How to Reach Your Internal Stakeholders: Understand Them, Then Teach Them

Know thy stakeholders: All too often organizations invest considerable time and money in employee training without taking this crucial step: Without knowing your employees – really understanding who they are, where they’re coming from, and what makes them tick –it’s impossible to communicate with them in an engaging and effective manner.

Do You Know Enough About Your Internal Stakeholders to Teach Them?

Unless you’ve planned and executed an intentional exercise to get to know your stakeholders, the truth is, you likely don’t know enough about them. Aside from the sheer volume of need-to-know information, it can be difficult for organizations to see beyond inherent biases and assumptions. To further complicate this issue, if your business or workforce is growing and changing (for example, if your workforce is retiring and being replaced with a much younger generation), then any understanding of your stakeholder audience will need to shift accordingly.

Understanding Your Employees: Where to Begin?

What do you need to know about these stakeholders to ensure that your messages resonate? A stakeholder persona profile will help you understand your stakeholders from a variety of perspectives and through numerous lenses.

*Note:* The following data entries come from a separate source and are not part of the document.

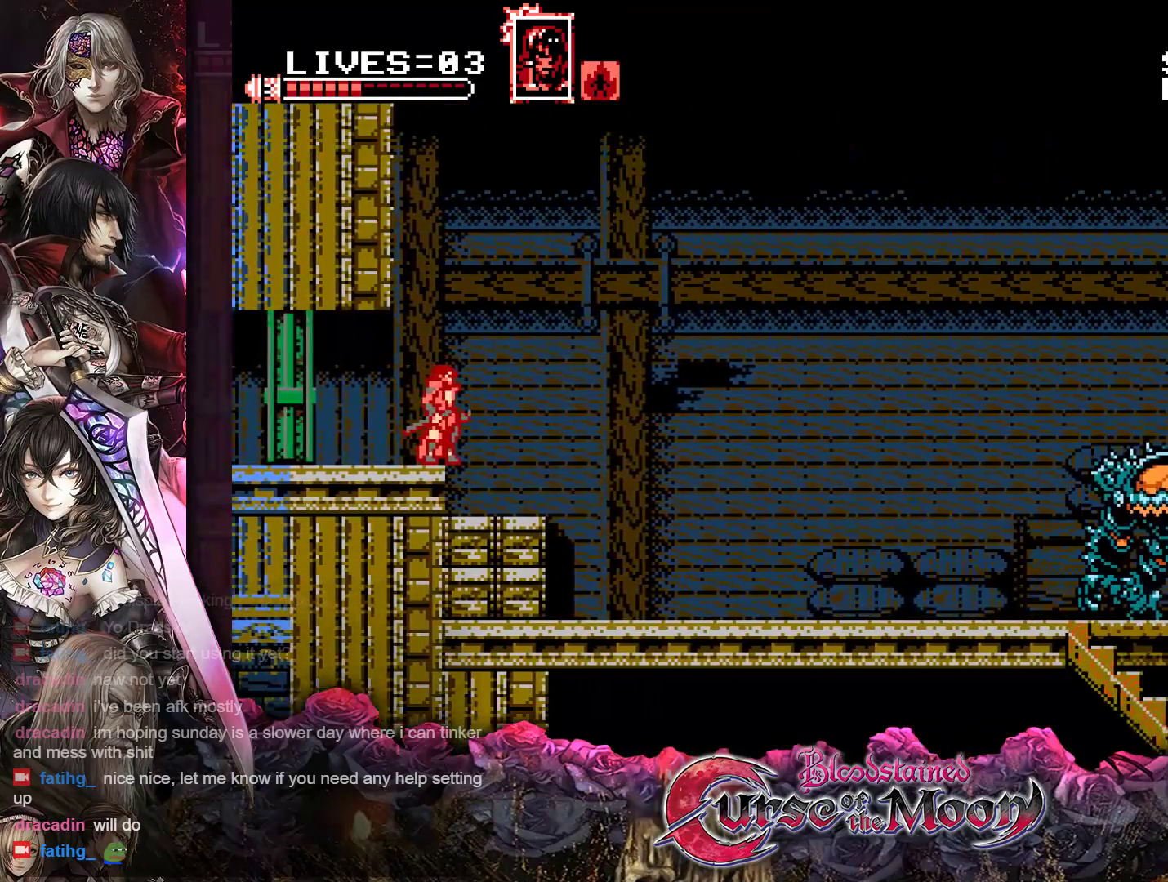
{"buttons": ["DPAD_RIGHT"], "events": []}
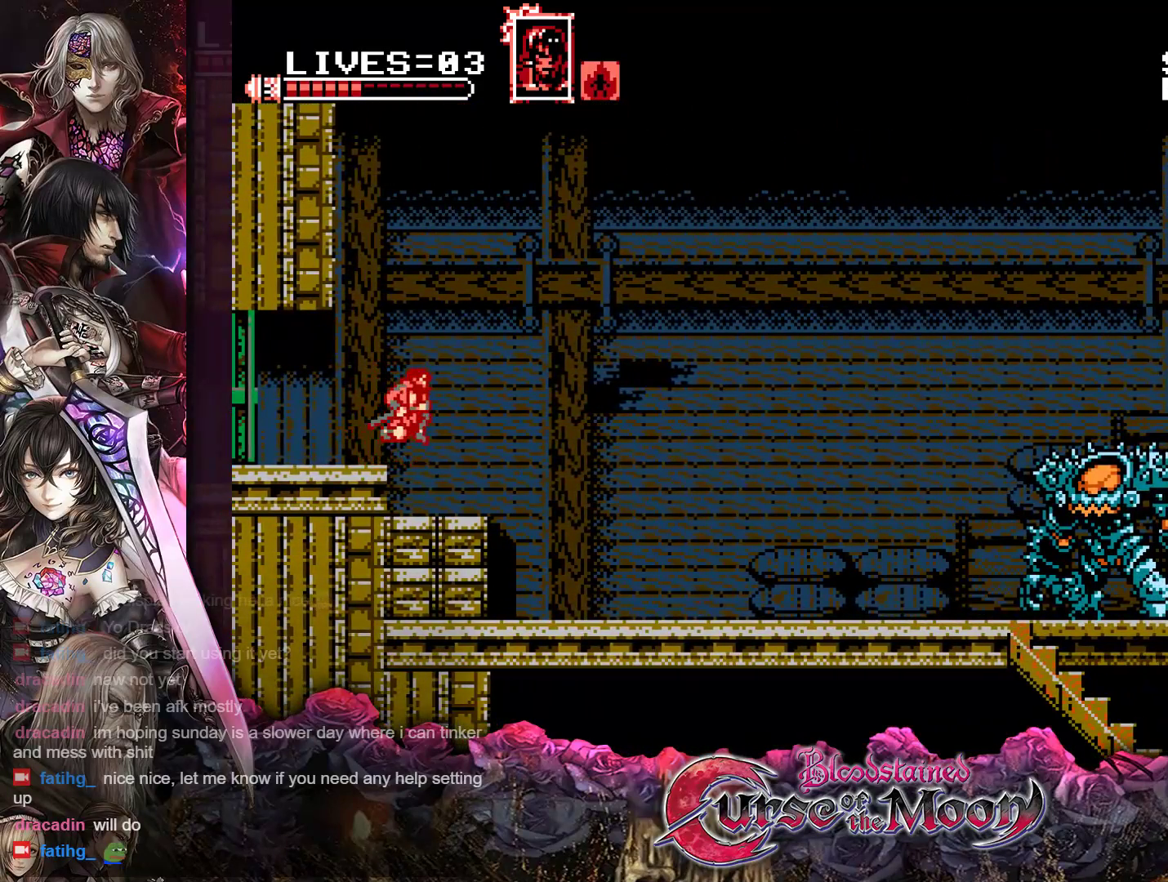
{"buttons": [], "events": [[83, "DPAD_RIGHT", "up"]]}
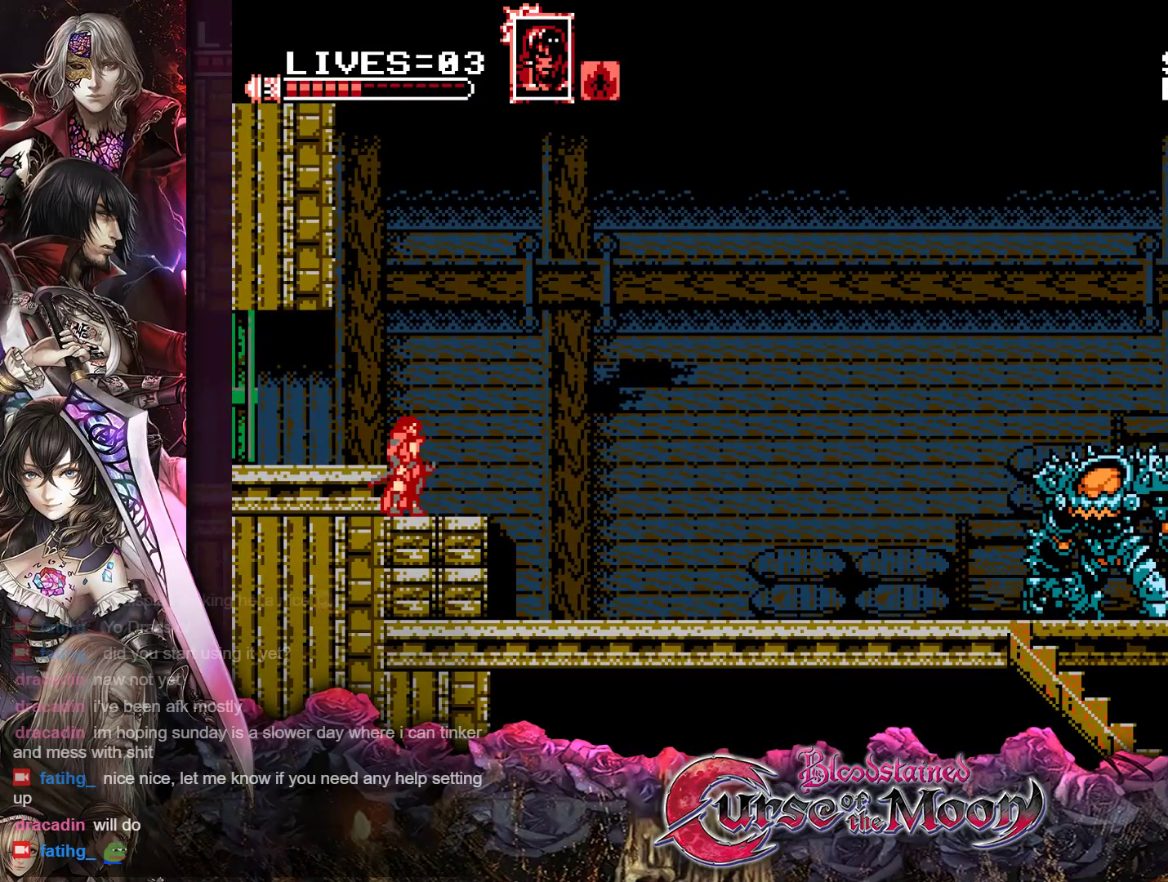
{"buttons": ["DPAD_RIGHT"], "events": [[17, "DPAD_RIGHT", "down"], [100, "R1", "down"], [200, "B", "down"], [367, "B", "up"], [400, "R1", "up"]]}
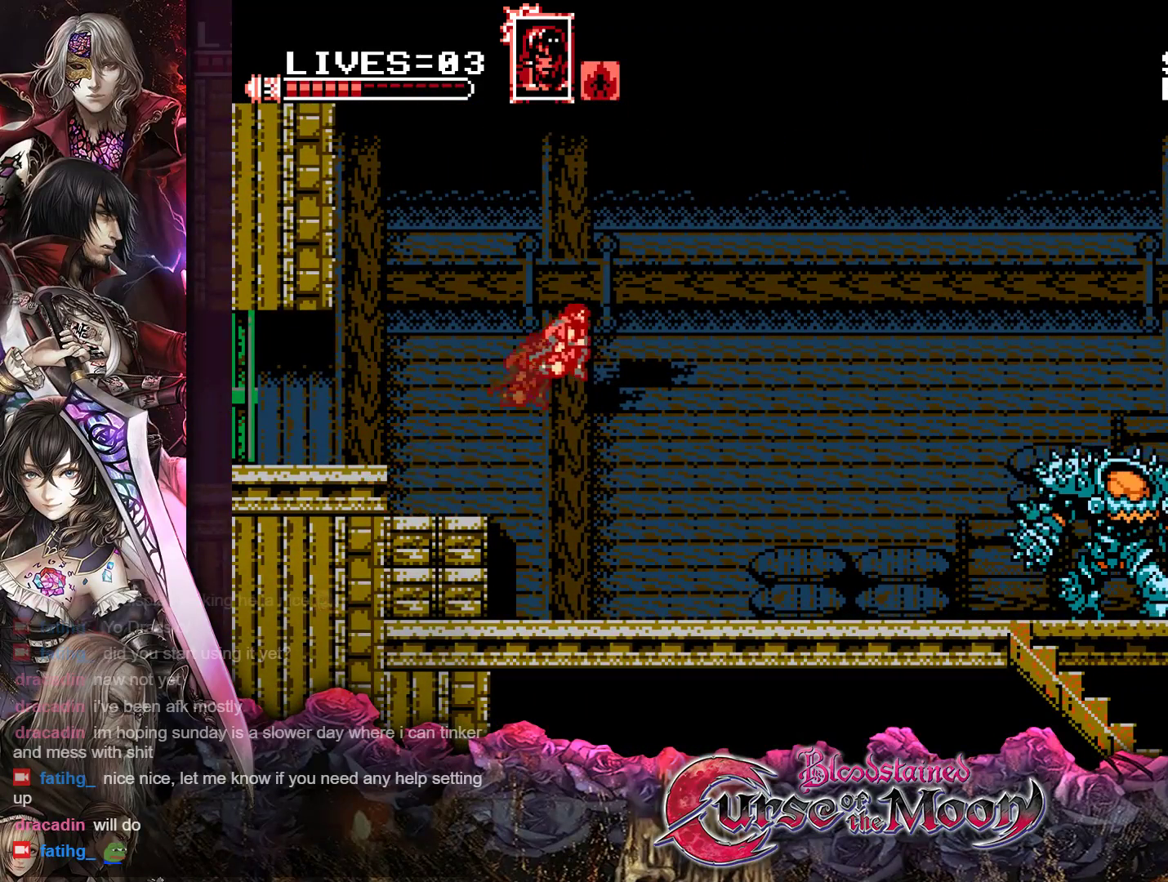
{"buttons": ["DPAD_RIGHT"], "events": [[17, "B", "down"], [133, "B", "up"]]}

Every organization should have a thorough, up-to-date profile of their common employee archetypes that include the following attributes:

  • Demographics: Where do your employees come from? Where did they study and what is the highest level of education they hold? To which generation do they belong?
  • Psychographics: What interests them? Where do they spend their leisure time? How comfortable are they with technology?
  • Priorities: What are the most important things they need to accomplish in any given day, month or year? How are they prioritizing their work?
  • Pain Points: What are the most pressing challenges they face in work and in life?
  • Measures of Success: Which factors and metrics do they use – or does your leadership team use – to measure their success? What personal metrics or indicators make them feel successful? Are they striving for recognition, for instance, or compensation?
  • Barriers to Success: What’s keeping them from being successful?
  • Information/Knowledge Gaps: When your employees have questions, where do they find answers? Who ensures accuracy? What subjects do your employees feel confident in and in which subjects do they feel less prepared?
  • Learning Styles: Are they visual, auditory, or kinesthetic learners? Do they prefer reading over listening to a lecture? Watching a video over hands-on instruction?

Better Employee Training, Better Business: It Starts With Knowing Your Stakeholders

To some business leaders, collecting all this information can seem daunting. But the process of getting to know your employees as internal stakeholders can be fairly painless. The important part is to first have a clear outline of what you want to learn about your audience. Then, it’s a simple matter of beginning the dialogue: it can begin with simple online surveys, in one-on-one conversations between HR and employees, or managers and their subordinates. If appropriate for your organization, it might be beneficial to host a focus-group style meeting. If there’s concern that the information gathered might be biased (or that employees might not feel empowered to be completely honest), ask a third party to interview your stakeholders on your behalf.

The information gathered straight from the source should also be rounded out with market research that contains some wider-reaching information.

Understanding your employees as a stakeholder audience is vital to the success of your organization. With a solid understanding of this audience, you can optimize content messaging and mediums, and work within the existing ecosystem of your business to reach this audience directly and with relevance.